咯咯的一阵娇笑从那浑身被漆黑色袍服笼罩的人影下传出。一双纤纤细手缓缓的解开了胸前的飘带,露出了一个青色窈窕的人儿出来,盈盈下拜“皇上可是错怪奴家了,我这小小手段怎能扰得了圣上的神智。”说话的女子打眼这么一瞧便给人一种似假还真的感觉,眉宇间并无太过出众更是远远谈不上什么倾国倾城,但却有一种梨花带雨我见犹怜的感觉。

“让你动用所有手段去找他可有结果?一年了都没听你有过关于这件事的回报,你莫非要告诉朕你......”“陛下多虑了,臣已经找到了。”尚没等皇上将话问完便被眼前女子打断了。“臣在江河府发现了那人的行踪,原打算等一切计划周全便要向陛下禀报的。

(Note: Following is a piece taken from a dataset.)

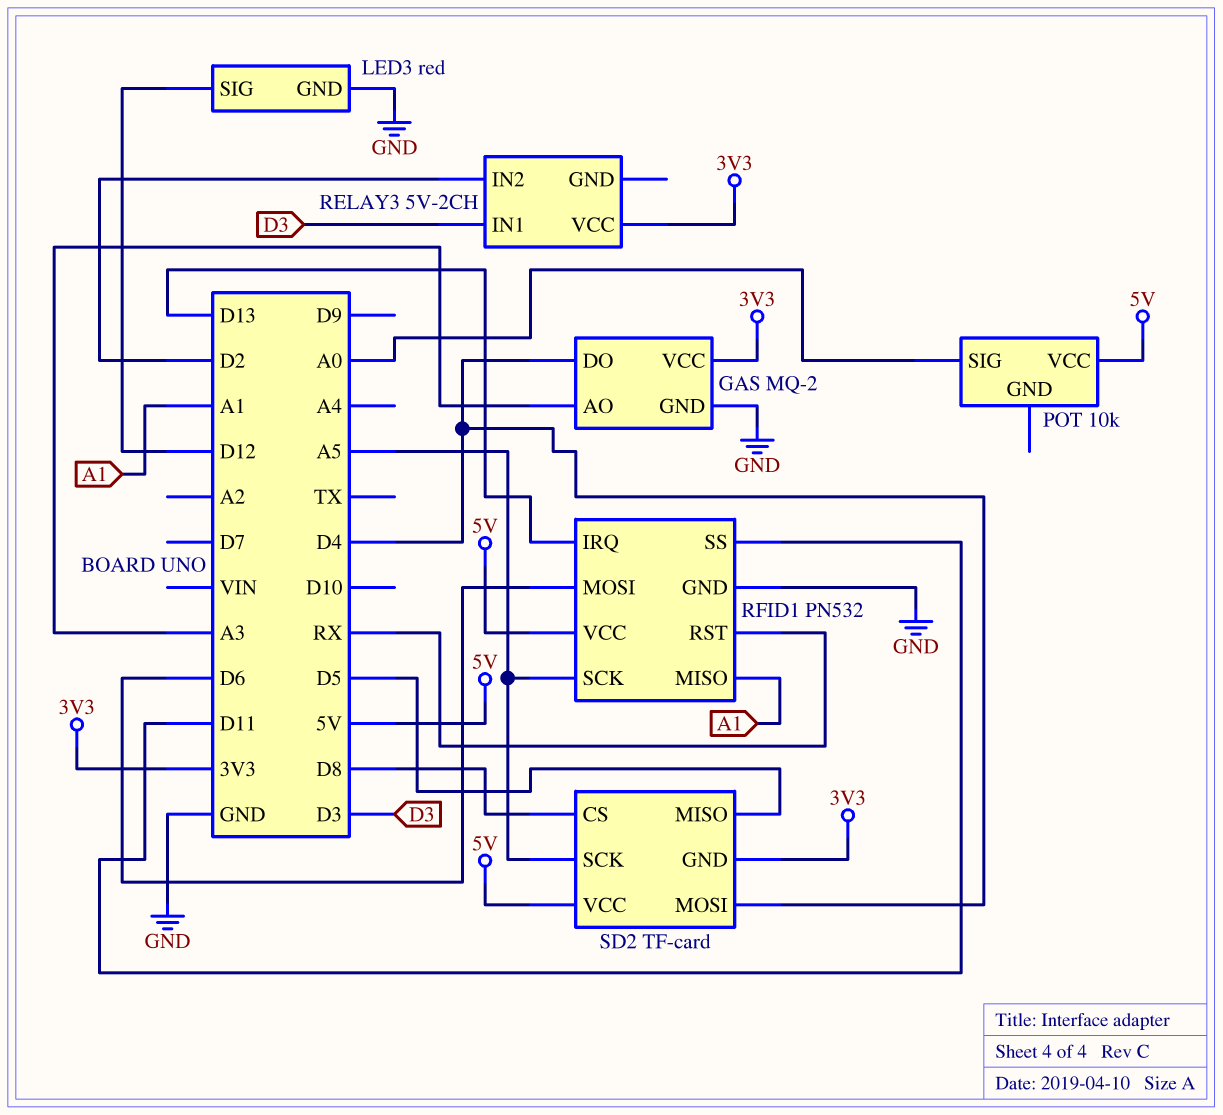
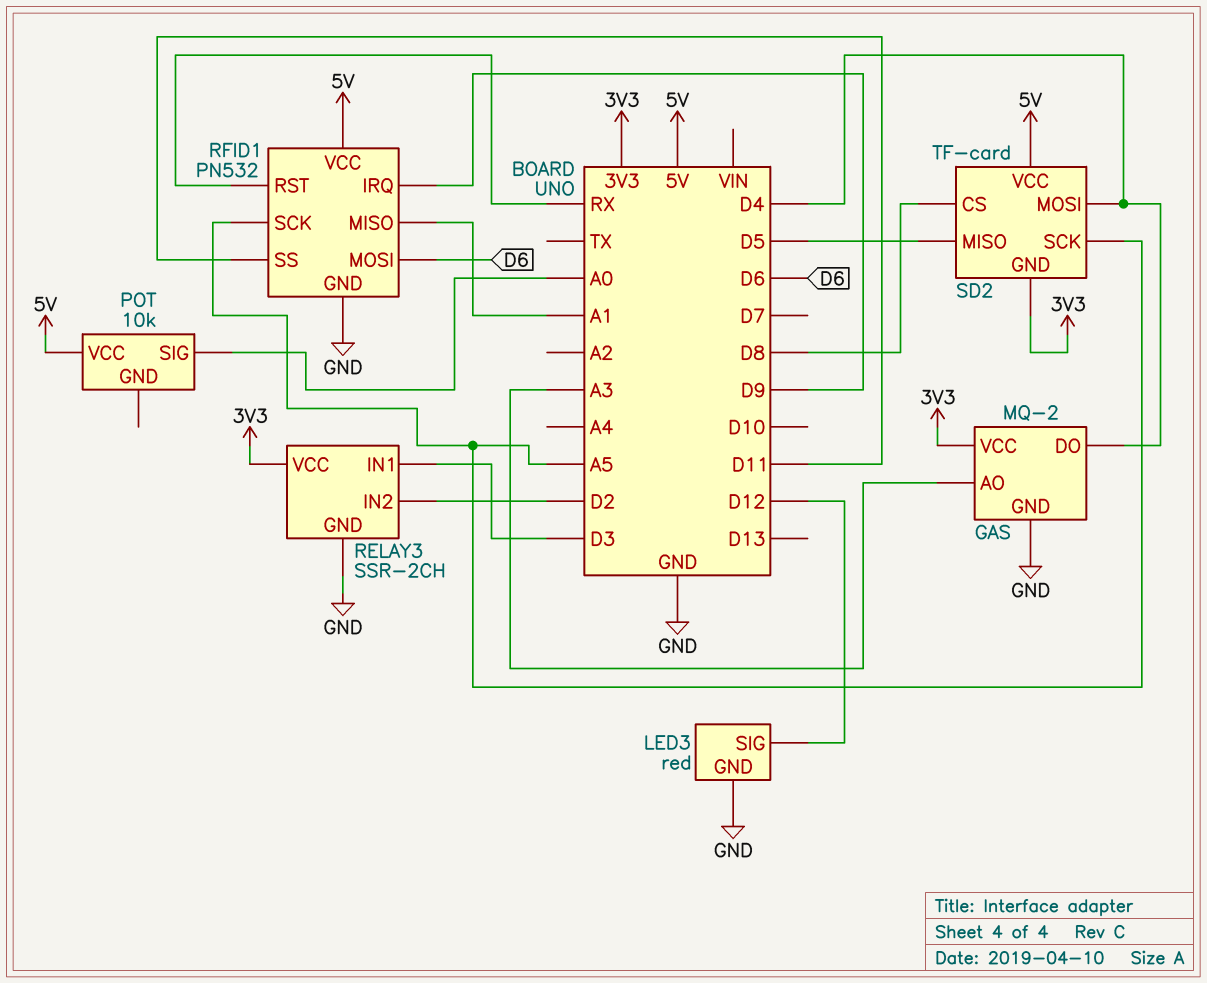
RELAY3: 5V-2CH -> SSR-2CH
RELAY3 pin GND: none -> GND
RFID1 pin IRQ: D13 -> D9

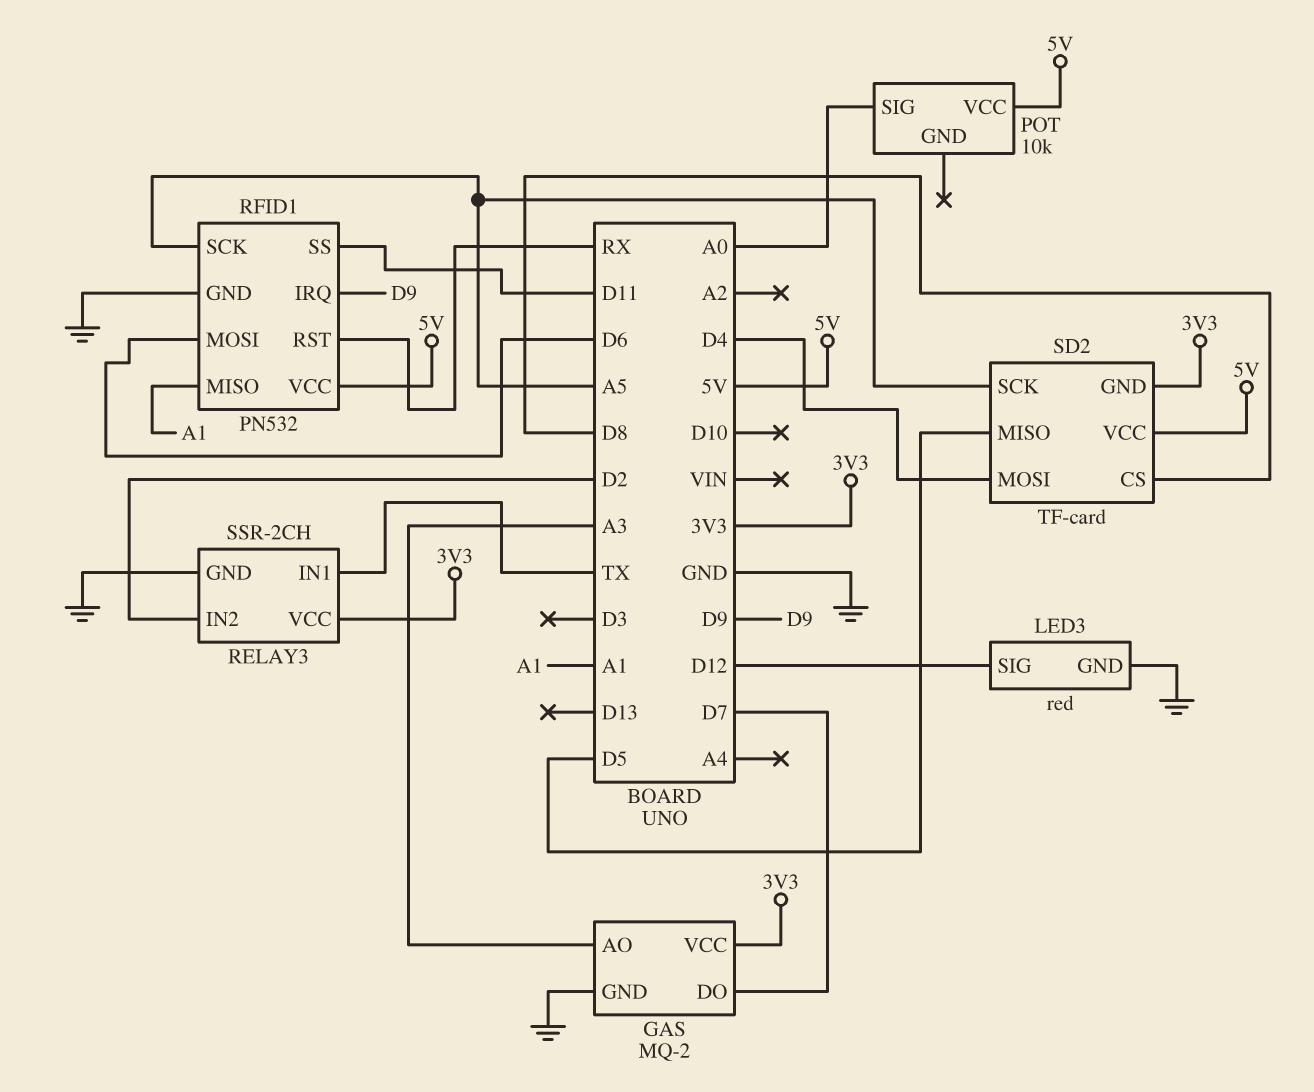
GAS pin DO: D4 -> D7
RELAY3 pin IN1: D3 -> TX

”

叶钊的眼睛直直的盯着面前的这个女人,似乎想在她的脸上找出些什么,可是半点的蛛丝马迹也没有找出,这个女人的脸上平静的宛如一潭死水,没有任何的波动。“既然已经有了线索那朕就等你的好消息了,你们潜龙阁还从来没有让朕失望过,希望这次也是如此。”在场的两个人都不是愚笨之人,自然也听出了皇上这番话的另一层意思。雷公公偷眼瞧了瞧站在身后的女人,就又恢复了垂首侍奉的姿态。

“还记得朕当初为什么要成立潜龙阁这样一个江湖势力吗?任萱。”

“臣记得,定不会辜负圣恩的。”这个叫任萱的女人声音平淡的回答道。

“好了,去做事吧,记得苏文和他一切有关联的人必!须!死!”皇上竟特意的加重了语气,一字一字低沉的命令着,听起来似乎是严肃的命令,但是其中微微有些颤抖的声音还是没有逃过雷公公和任萱的耳朵。后者自然也能感应到皇上此时必杀苏文的决心,只是深深的施了一礼,然后转身一步一步的朝殿外走去。

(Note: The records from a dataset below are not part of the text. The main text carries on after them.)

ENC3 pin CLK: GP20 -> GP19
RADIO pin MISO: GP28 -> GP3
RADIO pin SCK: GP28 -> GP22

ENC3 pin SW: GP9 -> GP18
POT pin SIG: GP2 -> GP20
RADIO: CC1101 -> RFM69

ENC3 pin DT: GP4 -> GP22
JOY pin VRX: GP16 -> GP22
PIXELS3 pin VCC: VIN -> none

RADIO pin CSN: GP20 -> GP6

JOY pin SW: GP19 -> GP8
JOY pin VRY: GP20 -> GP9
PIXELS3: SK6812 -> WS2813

来到宫墙外的任萱深深的呼吸着夹杂着一丝冰冷的空气,面如寒霜,两只手攥得紧紧的,指甲深陷肉中的痛楚竟似浑然不觉,该来的总要面对,看来一切因果终究到了要了结的时刻了。转头看了看嘉陵城的南方,在没有丝毫的犹疑,消失在了这清冷的宫门外。